New York Attorney General Launches Fact-Finding Mission into Virtual Currency Exchanges; Exchanges Divided on Response

By Jeremy McLaughlin and Dan Cohen

The Investor Protection Bureau of the New York Office of the Attorney General (Bureau) has established the “Virtual Markets Integrity Initiative,” which the Bureau describes as a “fact-finding inquiry into the policies and practices” of virtual currency exchanges.  The Bureau launched the initiative “to increase transparency and accountability in the virtual currency marketplace—and better inform the actions of enforcement agencies, investors, and consumers in this space.”

As the Initiative’s first act, the Bureau sent a questionnaire to 13 virtual currency exchanges, asking for information about 6 topics—topics the Bureau describes as “fundamental aspects of [the exchanges’] operations or issues that have already attracted significant public attention”:

  1. Ownership and control;
  2. Operational procedures and fees;
  3. Trading policies and procedures;
  4. Outages and suspensions of trading;
  5. Internal controls; and
  6. Policies regarding privacy and money laundering

The Bureau issued the questionnaire because it wants to help provide “average investors” with information “sophisticated investors” often receive before they begin trading on a platform. The Bureau is also interested in learning, among other things, how these exchanges address market manipulation; how they report suspicious activity; their fee structures; and how they protect consumers’ funds.  In addition, the Bureau asked recipients to provide written copies of their terms, conditions, and representations to consumers, as well as their written rules and procedures regarding cyber security, privacy, and money laundering, among other policies.

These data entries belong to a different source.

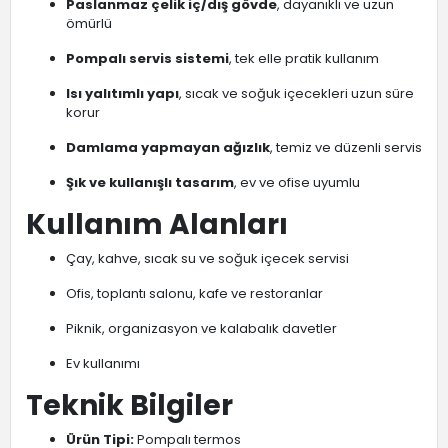
Paslanmaz çelik iç/dış gövde
, dayanıklı ve uzun
ömürlü
Pompalı servis sistemi
, tek elle pratik kullanım
Isı yalıtımlı yapı
, sıcak ve soğuk içecekleri uzun süre
korur
Damlama yapmayan ağızlık
, temiz ve düzenli servis
Şık ve kullanışlı tasarım
, ev ve ofise uyumlu
Kullanım Alanları
Çay, kahve, sıcak su ve soğuk içecek servisi
Ofis, toplantı salonu, kafe ve restoranlar
Piknik, organizasyon ve kalabalık davetler
Ev kullanımı
Teknik Bilgiler
Ürün Tipi:
Pompalı termos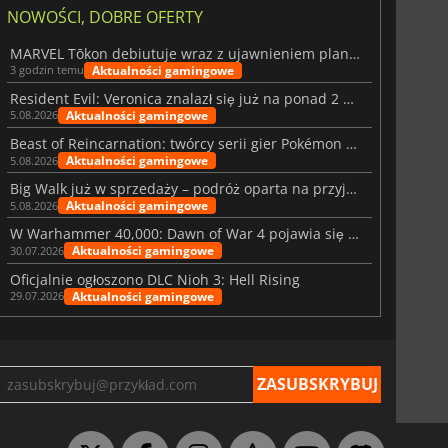
NOWOŚCI, DOBRE OFERTY
MARVEL Tōkon debiutuje wraz z ujawnieniem planu rozwoju na pierwszy rok
Aktualności gamingowe
3 godzin temu
Resident Evil: Veronica znalazł się już na ponad 2 milionach list życzeń
Aktualności gamingowe
5.08.2026
Beast of Reincarnation: twórcy serii gier Pokémon wkraczają na nową ścieżkę
Aktualności gamingowe
5.08.2026
Big Walk już w sprzedaży – podróż oparta na przyjaźni
Aktualności gamingowe
5.08.2026
W Warhammer 40,000: Dawn of War 4 pojawia się frakcja Nekronów
Aktualności gamingowe
30.07.2026
Oficjalnie ogłoszono DLC Nioh 3: Hell Rising
Aktualności gamingowe
29.07.2026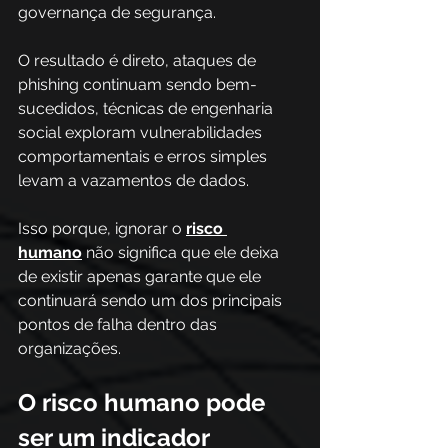
governança de segurança. 
O resultado é direto, ataques de 
phishing continuam sendo bem-
sucedidos, técnicas de engenharia 
social exploram vulnerabilidades 
comportamentais e erros simples 
levam a vazamentos de dados. 
Isso porque, ignorar o 
risco 
humano
 não significa que ele deixa 
de existir apenas garante que ele 
continuará sendo um dos principais 
pontos de falha dentro das 
organizações.
O risco humano pode 
ser um indicador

The exchanges are not compelled to answer.  However, the letter explained that the Bureau “will review and assess [their] responses, compare them with those of other platforms, and disclose certain information in a publicly accessible format. As part of this disclosure, [the Bureau] will identify any platforms that decline to provide meaningfully complete responses.”

At least four exchanges (Gemini, Bittrex, Circle, and Bitfinex) have stated that they will respond to inquiry. While these exchanges received the request positively, Kraken did not; it has announced that it will not answer the Bureau’s questionnaire, and criticizing the Bureau for issuing the request.